Une entreprise sacrifiée, des salariés virés pour faute de profits ou de rentabilité à destination d’actionnaires impitoyables, de faux espoirs entretenus par les politiques et les dirigeants, la rage puis l’abattement, le chômage, c’est le quotidien de beaucoup de victimes d’un système à bout de souffle. Notre part des ténèbres est la revanche des petits, des faibles, des méprisés qui vont, cette fois, oser mordre. Eric Liberge (Le Suaire) au dessin et Gérard Mordillat, qui a adapté son propre roman, ont mis en scène une révolte atypique, grand format, qui est possible sur le fond mais aussi sur la forme. Du spectacle aussi pour un thriller social qui vise juste et fort.
Mondial Laser est au bout du rouleau. L’entreprise est vendue à un industriel indien au mieux des intérêts des actionnaires. Les salariés occupent l’usine mais des commandos envoyés par les patrons les attaquent. Le feu dévaste le site. Le 31 décembre, les dirigeants, actionnaires sont invités pour le réveillon à bord du Nausicaa, un paquebot de luxe. Amarres largués, tous se préparent à la fête sou la houlette du patron en chef, Edward Cawlpepper Jr. patron d’un fond de pension sans pitié. C’est lui qui a vendu Mondial Laser. Avec lui le ministre de l’intérieur français déguisé en capitaine Crochet car la soirée est un bal masqué. D’un seul coup toutes les liaisons TV sautent. Sur la passerelle, l’organisateur de la soirée engueule le commandant qui, en réalité, est un ancien employé de Mondial Laser.

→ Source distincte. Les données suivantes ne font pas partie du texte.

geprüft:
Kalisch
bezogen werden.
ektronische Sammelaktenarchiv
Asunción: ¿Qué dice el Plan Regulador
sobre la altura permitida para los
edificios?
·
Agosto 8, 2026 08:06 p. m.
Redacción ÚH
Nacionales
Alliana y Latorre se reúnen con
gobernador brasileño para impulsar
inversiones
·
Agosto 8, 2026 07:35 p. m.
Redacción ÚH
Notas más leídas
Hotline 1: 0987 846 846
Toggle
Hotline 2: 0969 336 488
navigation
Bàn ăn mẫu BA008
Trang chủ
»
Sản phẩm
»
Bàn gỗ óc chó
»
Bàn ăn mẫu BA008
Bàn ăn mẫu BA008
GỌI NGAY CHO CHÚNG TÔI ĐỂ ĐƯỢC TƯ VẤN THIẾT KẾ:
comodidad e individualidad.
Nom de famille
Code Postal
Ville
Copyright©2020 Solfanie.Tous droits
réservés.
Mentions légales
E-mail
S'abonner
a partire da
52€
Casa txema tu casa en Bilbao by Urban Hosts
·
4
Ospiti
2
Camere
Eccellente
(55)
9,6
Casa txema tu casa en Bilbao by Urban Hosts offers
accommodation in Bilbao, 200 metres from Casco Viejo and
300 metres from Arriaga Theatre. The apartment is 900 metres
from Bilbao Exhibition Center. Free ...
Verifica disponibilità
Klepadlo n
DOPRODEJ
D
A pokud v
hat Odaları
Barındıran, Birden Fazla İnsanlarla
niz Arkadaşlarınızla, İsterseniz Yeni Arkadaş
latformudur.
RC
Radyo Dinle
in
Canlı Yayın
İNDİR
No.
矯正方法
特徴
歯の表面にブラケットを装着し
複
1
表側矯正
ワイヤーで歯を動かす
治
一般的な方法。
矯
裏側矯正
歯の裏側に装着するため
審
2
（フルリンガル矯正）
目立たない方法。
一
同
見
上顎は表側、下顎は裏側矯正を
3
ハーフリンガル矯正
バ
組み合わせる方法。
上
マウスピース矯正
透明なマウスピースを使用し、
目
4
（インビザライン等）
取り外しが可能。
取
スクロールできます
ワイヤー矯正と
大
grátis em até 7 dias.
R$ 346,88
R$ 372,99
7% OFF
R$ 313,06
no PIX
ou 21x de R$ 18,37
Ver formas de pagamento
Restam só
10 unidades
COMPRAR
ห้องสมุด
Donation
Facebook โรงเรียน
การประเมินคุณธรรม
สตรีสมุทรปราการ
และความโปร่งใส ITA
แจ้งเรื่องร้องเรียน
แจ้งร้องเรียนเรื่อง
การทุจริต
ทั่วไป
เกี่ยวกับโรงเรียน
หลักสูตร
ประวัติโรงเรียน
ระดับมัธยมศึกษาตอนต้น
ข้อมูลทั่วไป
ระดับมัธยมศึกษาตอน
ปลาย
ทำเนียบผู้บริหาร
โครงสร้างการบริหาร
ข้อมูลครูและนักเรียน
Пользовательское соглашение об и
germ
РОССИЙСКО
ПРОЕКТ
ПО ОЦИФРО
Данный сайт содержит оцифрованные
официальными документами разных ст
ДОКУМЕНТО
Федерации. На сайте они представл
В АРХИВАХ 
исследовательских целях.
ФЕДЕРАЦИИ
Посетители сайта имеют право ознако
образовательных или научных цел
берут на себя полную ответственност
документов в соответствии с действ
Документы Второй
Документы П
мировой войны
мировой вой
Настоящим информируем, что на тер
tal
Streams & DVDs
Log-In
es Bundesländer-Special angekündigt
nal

A tous les postes clés, ils ont pris le commandement du paquebot.
La suite c’est à la fois une prise d’otages à grande échelle, et des otages de poids, mais aussi la défense par la force de la dignité de gens qui n’ont plus rien à perdre. Cap au Nord, vers ce qui pourrait bien être une destination suicide alors que le gouvernement va tout mettre en ordre pour une intervention musclée. Un Jacquouille la fripouille, un Obélix viticulteur de luxe, un échantillonnage bien connu de patrons si on regarde avec attention le dessin, et puis tous ceux qui ont décidé de se révolter. Tous volontaires, la suite mérite d’être vécue, et lue bien sûr. On frissonne en ce disant que le désespoir est là, près de nous, qu’on ferme les yeux.
Mordillat décortique le process, comment on en arrive là, par mépris bien pensant et soif d’argent. Le personnage du commandant chef d’opération est remarquable. La tension a été aussi rarement palpable dans un ouvrage de la sorte. La dramaturgie est en place. Comment cela finira ? On connait les engagements de Gérard Mordillat en politique. Il a aussi travaillé avec Liberge sur le Suaire. On avait beaucoup aimé Fucking Fernand. Un album militant mais authentique.